▶ **TASK INPUTS**
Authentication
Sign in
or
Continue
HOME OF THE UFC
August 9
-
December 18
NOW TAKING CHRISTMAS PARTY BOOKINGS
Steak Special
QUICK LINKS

▶ **WORK REQUEST**
Copy out the text of the entries above line for line, with no changes.

▶ **RESULT OF THE EXERCISE**
Authentication
Sign in
or
Continue
HOME OF THE UFC
August 9
-
December 18
NOW TAKING CHRISTMAS PARTY BOOKINGS
Steak Special
QUICK LINKS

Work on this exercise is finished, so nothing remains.